The PETA Foundation’s Captive Animal Law Enforcement (CALE) Division gets results. Here are just a few of its recent cases:
- CALE asked the U.S. Department of Agriculture (USDA) to investigate the Sunrise Side Nature Trail and Exotic Park after a lion bit off part of a visitor’s right middle finger when, according to the USDA inspection report, a 15-year-old employee allowed the visitor inside an unlocked gate, where she was able to reach into the big cat’s cage. The USDA did investigate the roadside zoo, and it cited the facility for allowing patrons to get too close to dangerous animals without adequate barriers, having improperly trained employees (there’s no record indicating that the 15-year-old had been properly trained), and failing to lock a gate in the fenced area that’s supposed to act as a public barrier.
- Cheyenne—a wolf-dog hybrid who escaped from a roadside zoo in Nicholasville, Kentucky, called Wolf Run Wildlife Refuge—was shot with tranquilizer darts at least 14 times and was found dead a month after she went missing. It’s suspected that Cheyenne may have been hit and killed by a car. CALE asked the USDA to take action, and the agency strongly rebuked the facility for its botched handling of Cheyenne’s escape.

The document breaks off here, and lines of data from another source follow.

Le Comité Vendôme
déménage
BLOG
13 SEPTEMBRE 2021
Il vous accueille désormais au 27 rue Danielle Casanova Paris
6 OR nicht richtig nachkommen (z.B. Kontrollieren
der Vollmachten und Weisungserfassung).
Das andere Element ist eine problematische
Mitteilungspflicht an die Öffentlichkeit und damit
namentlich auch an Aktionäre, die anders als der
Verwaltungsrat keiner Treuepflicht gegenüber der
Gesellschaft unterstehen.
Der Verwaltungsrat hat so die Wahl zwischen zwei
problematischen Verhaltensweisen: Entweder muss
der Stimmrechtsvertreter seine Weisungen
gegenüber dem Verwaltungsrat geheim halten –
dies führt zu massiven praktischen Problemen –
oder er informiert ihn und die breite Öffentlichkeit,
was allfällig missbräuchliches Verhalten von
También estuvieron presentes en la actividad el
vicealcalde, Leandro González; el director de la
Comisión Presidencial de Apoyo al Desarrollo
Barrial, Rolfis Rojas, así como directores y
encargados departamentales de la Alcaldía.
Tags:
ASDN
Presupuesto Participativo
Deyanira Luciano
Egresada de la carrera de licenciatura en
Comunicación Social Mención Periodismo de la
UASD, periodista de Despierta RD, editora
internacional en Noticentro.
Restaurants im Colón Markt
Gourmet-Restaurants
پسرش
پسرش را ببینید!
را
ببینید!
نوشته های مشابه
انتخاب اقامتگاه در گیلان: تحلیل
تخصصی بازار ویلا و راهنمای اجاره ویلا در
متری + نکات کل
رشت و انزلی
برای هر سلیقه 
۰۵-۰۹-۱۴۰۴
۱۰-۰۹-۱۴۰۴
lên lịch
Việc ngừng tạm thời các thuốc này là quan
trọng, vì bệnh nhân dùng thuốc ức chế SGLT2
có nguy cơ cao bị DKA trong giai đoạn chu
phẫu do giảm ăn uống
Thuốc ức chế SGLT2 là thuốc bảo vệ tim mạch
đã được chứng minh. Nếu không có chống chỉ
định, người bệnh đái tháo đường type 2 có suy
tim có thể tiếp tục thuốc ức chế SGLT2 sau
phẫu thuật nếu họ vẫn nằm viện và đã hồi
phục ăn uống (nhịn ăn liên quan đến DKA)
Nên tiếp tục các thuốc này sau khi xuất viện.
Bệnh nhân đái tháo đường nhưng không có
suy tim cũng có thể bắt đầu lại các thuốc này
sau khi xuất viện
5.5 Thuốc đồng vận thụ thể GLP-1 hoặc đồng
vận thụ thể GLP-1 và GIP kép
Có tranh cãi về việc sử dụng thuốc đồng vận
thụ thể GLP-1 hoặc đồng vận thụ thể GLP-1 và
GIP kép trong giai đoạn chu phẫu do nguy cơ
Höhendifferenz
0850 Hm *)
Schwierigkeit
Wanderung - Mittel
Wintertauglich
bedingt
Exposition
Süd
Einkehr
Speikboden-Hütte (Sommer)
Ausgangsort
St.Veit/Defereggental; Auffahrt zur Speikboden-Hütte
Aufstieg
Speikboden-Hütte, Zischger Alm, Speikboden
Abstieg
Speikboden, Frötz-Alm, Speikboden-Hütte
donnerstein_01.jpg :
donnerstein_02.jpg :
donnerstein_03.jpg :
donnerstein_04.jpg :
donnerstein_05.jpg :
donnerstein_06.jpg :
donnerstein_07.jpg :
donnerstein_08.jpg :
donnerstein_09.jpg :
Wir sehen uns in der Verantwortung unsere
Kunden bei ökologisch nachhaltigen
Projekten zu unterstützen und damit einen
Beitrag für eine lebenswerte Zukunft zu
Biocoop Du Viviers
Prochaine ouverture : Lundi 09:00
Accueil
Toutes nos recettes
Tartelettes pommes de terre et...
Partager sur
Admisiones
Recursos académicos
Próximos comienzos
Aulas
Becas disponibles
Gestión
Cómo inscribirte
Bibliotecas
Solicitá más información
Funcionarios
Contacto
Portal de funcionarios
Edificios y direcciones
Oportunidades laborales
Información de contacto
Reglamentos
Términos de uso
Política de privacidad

- After CALE provided video footage of animals in distress at the Hollywild Animal Park in South Carolina, the USDA cited the roadside zoo for forcing a capuchin monkey to wear a long chain that’s been attached to her waist for “most of her life.” The inspector told the zoo that the chain causes the primate “unnecessary discomfort” and noted that it put her at risk of becoming entangled. The facility was also cited for keeping animals in dangerous enclosures that contained loose boards, broken wires, and gaping holes in the fencing as well as for failing to remove piles of rotted food and animal waste from the filthy enclosures. The USDA has also just announced that it’s formally investigating Hollywild for its violations—which could lead to fines and the suspension or revocation of the facility’s license.
As long as animals are in trouble, CALE will keep pushing to help them. You can, too, by staying away from zoos and spreading the word to others.